Gardiner-based metalworking company KC Fabrications Inc. has been chosen to create thick bronze name plates for the National September 11 Memorial in Manhattan. Chris Powers and Kurt W ulfmeyer, the co-founders of the firm, call the industrial section of Steve’s Lane home. Inside their spacious work area stood wavy shark-tail like benches, a massive rocking sculpture to rival anything in Dia:Beacon and a special reproduction of an Alexander Calder piece.
Compared to their larger profile of work, the 9/11 Memorial name plates might seem simple, but there is a lot of engineering marvels hidden in the piece. When assembled and unveiled on Sept. 11, 2011, there will be roughly 160 plates with 22 names on each piece interlinking and ringing the empty footprints of the two towers.
The small firm won out against bigger name fabricators on the $10 million contract because they essentially redesigned and simplified the kind of work that the Memorial Foundation and the World Trade Committee had wanted -- especially with that deadline closing in on them.
“We took it upon ourselves to redesign everything -- to re-engineer,” Powers said. “We told them, ‘this is how you’ll meet your schedule.’”
Powers and Wulfmeyer ditched much of the sanding and labor-intensive work the plans called for, and they’ll instead have names on the bronze plates stenciled out by super-powered water jets. The plates themselves will be machined to a precision where there won’t be much guess-work in fitting them together either.
Right now, the Memorial Foundation plans to turn Ground Zero into 8 acres with 400 planted trees surrounding reflecting pools which mark the former positions of World Trade Center 1 and 2. KC Fabrications’ plates will form a parapet of nearly 3,000 victims’ names around the reflecting pools, which will drain into the largest manmade waterfalls ever constructed.
For Gardiner Supervisor Joe Katz, the local firm’s success is nothing but good news.
“It will have some economic effect on Gardiner,” Katz explained. KC Fabrications plans to hire five additional crew members and work with a single-minded focus on getting the name plates done. Those extra workers will likely spend time shopping and eating in Gardiner.

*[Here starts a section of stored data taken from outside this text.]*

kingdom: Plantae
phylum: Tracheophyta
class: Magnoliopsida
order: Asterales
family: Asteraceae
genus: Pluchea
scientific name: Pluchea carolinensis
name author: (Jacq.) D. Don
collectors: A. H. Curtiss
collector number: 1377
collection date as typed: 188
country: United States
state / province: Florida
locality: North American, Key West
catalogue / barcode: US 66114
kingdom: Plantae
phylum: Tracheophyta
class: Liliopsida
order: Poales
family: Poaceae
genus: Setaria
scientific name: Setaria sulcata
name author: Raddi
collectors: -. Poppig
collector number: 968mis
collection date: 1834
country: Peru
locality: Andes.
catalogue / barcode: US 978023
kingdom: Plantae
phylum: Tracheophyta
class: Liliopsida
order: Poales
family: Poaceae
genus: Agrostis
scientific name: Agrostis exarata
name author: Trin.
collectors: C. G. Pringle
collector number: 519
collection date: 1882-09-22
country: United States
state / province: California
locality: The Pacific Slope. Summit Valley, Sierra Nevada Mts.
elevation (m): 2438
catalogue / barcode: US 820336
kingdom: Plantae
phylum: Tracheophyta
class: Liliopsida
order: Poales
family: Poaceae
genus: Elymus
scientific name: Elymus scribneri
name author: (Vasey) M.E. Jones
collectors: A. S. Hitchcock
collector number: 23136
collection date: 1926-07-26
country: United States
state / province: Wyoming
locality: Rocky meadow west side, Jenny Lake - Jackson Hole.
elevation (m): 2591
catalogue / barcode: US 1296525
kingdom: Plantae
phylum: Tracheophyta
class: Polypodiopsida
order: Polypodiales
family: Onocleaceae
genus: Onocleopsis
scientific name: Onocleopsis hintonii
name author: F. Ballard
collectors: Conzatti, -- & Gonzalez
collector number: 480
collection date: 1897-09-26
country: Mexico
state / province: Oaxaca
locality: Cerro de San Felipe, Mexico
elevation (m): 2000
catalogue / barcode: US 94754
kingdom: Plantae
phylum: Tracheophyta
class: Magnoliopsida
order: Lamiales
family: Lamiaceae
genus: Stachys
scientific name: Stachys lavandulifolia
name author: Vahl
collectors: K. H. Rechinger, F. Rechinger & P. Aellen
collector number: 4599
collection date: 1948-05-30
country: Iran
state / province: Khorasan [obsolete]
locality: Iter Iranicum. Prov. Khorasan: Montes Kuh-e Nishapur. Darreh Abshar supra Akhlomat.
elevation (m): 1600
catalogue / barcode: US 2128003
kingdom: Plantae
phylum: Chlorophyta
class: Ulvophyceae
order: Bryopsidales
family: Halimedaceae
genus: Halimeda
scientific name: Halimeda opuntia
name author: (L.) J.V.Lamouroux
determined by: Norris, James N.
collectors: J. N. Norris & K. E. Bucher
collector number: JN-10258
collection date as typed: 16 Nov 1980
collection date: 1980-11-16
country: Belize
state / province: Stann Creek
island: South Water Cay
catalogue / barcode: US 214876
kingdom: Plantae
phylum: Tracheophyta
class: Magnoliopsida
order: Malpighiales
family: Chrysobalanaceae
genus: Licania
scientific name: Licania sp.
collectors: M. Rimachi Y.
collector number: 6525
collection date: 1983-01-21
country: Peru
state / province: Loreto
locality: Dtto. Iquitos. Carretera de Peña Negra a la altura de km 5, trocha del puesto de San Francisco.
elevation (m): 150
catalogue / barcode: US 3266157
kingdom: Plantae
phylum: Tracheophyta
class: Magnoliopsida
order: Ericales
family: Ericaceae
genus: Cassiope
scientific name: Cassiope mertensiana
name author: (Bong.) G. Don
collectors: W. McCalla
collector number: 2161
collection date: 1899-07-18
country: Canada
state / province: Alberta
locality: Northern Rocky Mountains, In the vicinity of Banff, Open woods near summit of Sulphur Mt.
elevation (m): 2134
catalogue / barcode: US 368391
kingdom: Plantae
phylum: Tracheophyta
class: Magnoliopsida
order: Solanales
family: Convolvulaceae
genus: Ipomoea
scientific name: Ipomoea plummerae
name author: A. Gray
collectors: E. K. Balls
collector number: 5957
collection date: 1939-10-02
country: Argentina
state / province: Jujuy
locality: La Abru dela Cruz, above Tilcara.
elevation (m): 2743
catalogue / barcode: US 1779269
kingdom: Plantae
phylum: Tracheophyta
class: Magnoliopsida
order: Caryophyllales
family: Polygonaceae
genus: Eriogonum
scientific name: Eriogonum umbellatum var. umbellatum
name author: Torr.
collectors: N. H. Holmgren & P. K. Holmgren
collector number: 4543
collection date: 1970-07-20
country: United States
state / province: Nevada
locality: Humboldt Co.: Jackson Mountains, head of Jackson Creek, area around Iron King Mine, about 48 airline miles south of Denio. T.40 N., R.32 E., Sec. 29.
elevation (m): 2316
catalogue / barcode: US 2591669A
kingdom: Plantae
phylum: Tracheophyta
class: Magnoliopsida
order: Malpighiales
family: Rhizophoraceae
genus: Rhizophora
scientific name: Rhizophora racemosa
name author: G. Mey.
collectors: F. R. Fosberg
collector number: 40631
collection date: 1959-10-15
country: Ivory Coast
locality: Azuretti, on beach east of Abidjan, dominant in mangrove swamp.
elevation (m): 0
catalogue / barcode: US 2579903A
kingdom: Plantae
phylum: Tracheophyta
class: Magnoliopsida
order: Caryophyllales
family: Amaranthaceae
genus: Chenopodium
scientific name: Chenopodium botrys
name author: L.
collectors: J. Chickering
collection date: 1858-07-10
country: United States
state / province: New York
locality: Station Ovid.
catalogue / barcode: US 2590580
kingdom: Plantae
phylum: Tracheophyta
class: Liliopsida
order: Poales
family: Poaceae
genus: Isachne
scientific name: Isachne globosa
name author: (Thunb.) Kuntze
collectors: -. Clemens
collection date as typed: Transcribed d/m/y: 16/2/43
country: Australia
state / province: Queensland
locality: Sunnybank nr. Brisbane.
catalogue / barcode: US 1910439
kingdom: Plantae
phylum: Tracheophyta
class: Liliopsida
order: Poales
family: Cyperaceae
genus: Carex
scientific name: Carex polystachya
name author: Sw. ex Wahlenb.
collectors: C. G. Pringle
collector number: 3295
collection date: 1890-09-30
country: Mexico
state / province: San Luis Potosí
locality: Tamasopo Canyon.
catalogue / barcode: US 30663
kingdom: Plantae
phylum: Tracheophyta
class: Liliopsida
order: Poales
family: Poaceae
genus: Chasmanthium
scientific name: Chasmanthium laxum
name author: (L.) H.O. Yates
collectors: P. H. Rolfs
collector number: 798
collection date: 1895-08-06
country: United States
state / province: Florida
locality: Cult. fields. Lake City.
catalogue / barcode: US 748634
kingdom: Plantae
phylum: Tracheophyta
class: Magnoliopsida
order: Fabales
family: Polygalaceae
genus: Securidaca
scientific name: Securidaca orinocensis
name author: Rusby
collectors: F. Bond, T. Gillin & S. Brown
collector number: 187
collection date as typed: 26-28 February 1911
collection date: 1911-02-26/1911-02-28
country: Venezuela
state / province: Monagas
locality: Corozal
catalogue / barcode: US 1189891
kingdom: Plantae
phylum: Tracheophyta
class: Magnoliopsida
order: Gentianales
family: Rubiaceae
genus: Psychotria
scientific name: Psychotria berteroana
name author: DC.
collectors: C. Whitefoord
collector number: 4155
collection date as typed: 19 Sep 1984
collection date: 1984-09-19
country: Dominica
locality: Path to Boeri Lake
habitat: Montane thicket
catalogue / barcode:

“There’s going to be a lot of people coming to Gardiner,” Powers said, agreeing with Katz. People from New York City involved in the Memorial Foundation will be making regular trips to the small mountain town to check the progress of the name plates. “They’ll all be coming up here.”
Deputy Supervisor Warren Wiegand also praised Powers and Wulfmeyer. “This is an example of a unique business over in our industrial park,” he said. “We’d like to get more of these high-value companies in here.”
KC Fabrications will also be onsite in NYC to install the name plates from April until March of next year. The company has worked for at least four years developing prototypes in hopes of winning the contract.